(STUDY TEXT begins)

- Directed by: Charles Hutchison
- Written by: Jack Natteford
- Produced by: Charles Hutchison
- Starring: Natalie Moorhead Sally Blane Randolph Scott
- Cinematography: Leon Shamroy
- Edited by: Bernard B. Ray
- Production company: Charles Hutchison Productions
- Distributed by: Headline Pictures
- Release date: March 2, 1931;
- Running time: 76 minutes
- Country: United States
- Language: English

= Women Men Marry (1931 film) =

1931 film

Women Men Marry is a 1931 American pre-Code drama film directed by Charles Hutchison and starring Natalie Moorhead, Sally Blane and Randolph Scott. It was distributed by the independent Headline Pictures.

==Plot==
Rose and Steve Bradley, a happy young couple arrive in New York City from the South. Under the influence of their friends the Moulton they are quickly corrupted by the low morals of the metropolis.

==Cast==
- Natalie Moorhead as 	Dolly Moulton
- Sally Blane as 	Rose Bradley
- Randolph Scott as 	Steve Bradley
- Kenneth Harlan as	Fred Moulton
- Crauford Kent as 	John Graham
- Jean Del Val as 	Pierre Renault
- Jimmy Aubrey as Jimmy

==Critical reception==
A review in Variety noted "with a fair cast eclipsed by an incredibly stupid story and dialogue, Women Men Marry is the type of production 15 cent audiences first laugh at then become peeved. It's like a puppet show. The dead come to life and everyone's reformed".

==Bibliography==
- Langman, Larry. A Guide to American Film Directors: The Sound Era, 1929-1979, Volume 1. Scarecrow Press, 1981.
- Nott, Robert. The Films of Randolph Scott. McFarland, 2015.

(STUDY TEXT ends)
(PROVIDED MATERIAL begins)

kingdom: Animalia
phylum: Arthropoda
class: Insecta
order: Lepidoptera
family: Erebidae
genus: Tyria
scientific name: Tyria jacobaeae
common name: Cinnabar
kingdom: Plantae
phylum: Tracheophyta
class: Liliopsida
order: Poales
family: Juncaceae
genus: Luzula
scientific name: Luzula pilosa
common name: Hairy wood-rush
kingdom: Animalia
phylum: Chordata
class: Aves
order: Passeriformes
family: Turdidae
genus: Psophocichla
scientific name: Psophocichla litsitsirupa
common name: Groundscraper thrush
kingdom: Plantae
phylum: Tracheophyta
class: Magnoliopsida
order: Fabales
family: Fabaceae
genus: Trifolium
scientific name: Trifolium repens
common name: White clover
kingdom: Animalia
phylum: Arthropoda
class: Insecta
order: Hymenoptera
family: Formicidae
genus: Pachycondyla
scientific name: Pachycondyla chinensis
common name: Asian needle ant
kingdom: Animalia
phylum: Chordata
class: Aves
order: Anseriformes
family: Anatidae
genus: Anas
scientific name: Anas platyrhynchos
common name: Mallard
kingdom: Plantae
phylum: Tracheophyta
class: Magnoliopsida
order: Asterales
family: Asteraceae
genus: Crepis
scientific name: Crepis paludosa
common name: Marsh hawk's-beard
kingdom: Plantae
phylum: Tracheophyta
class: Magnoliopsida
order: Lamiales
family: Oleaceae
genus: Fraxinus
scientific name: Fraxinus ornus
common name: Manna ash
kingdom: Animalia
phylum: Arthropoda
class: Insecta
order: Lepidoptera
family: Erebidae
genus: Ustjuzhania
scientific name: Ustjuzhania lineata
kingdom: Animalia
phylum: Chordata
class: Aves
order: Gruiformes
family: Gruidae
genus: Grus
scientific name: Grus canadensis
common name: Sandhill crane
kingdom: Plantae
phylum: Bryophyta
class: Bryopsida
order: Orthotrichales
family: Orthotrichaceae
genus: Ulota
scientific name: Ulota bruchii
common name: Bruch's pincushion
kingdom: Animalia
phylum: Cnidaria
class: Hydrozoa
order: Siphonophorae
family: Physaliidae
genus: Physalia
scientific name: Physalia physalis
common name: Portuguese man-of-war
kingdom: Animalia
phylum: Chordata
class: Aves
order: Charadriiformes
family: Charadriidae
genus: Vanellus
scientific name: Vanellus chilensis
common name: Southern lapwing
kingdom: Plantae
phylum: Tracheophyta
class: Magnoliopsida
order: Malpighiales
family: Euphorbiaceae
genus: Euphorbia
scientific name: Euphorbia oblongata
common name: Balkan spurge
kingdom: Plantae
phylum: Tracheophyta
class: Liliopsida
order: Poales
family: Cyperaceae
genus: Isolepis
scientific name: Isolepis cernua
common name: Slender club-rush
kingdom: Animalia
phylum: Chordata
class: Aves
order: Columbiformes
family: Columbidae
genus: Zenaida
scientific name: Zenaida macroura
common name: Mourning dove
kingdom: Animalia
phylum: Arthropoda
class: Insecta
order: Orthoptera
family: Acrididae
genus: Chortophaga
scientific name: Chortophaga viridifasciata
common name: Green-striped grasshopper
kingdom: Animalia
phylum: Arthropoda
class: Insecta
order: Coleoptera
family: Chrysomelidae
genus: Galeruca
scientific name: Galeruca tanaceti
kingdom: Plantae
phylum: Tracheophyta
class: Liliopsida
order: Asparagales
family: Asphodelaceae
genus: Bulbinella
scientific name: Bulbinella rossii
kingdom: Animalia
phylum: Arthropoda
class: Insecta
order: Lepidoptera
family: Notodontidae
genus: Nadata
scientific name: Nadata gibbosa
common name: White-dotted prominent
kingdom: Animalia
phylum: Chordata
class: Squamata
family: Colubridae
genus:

(PROVIDED MATERIAL ends)

• [EXERCISE TASKS]:
[A] Say whether each statement agrees with the article on Women Men Marry. Answer yes or no for each, and quote the deciding words of the article.
(i) The film was distributed by Headline Pictures.
(ii) Rose and Steve Bradley arrive in New York City from the West.
(iii) The film runs 90 minutes.
[B] In the article on Women Men Marry, which actor plays Fred Moulton?
[C] Rewrite the passage of the article on Women Men Marry starting with "Women Men Marry is a" and going on through "independent Headline Pictures.", replacing "drama" with "comedy".

• [SOLUTION LIST]:
[A]
(i) Yes: "It was distributed by the independent Headline Pictures."
(ii) No: "arrive in New York City from the South."
(iii) No: "Running time: 76 minutes"

[B] Kenneth Harlan.

[C]
Women Men Marry is a 1931 American pre-Code comedy film directed by Charles Hutchison and starring Natalie Moorhead, Sally Blane and Randolph Scott. It was distributed by the independent Headline Pictures.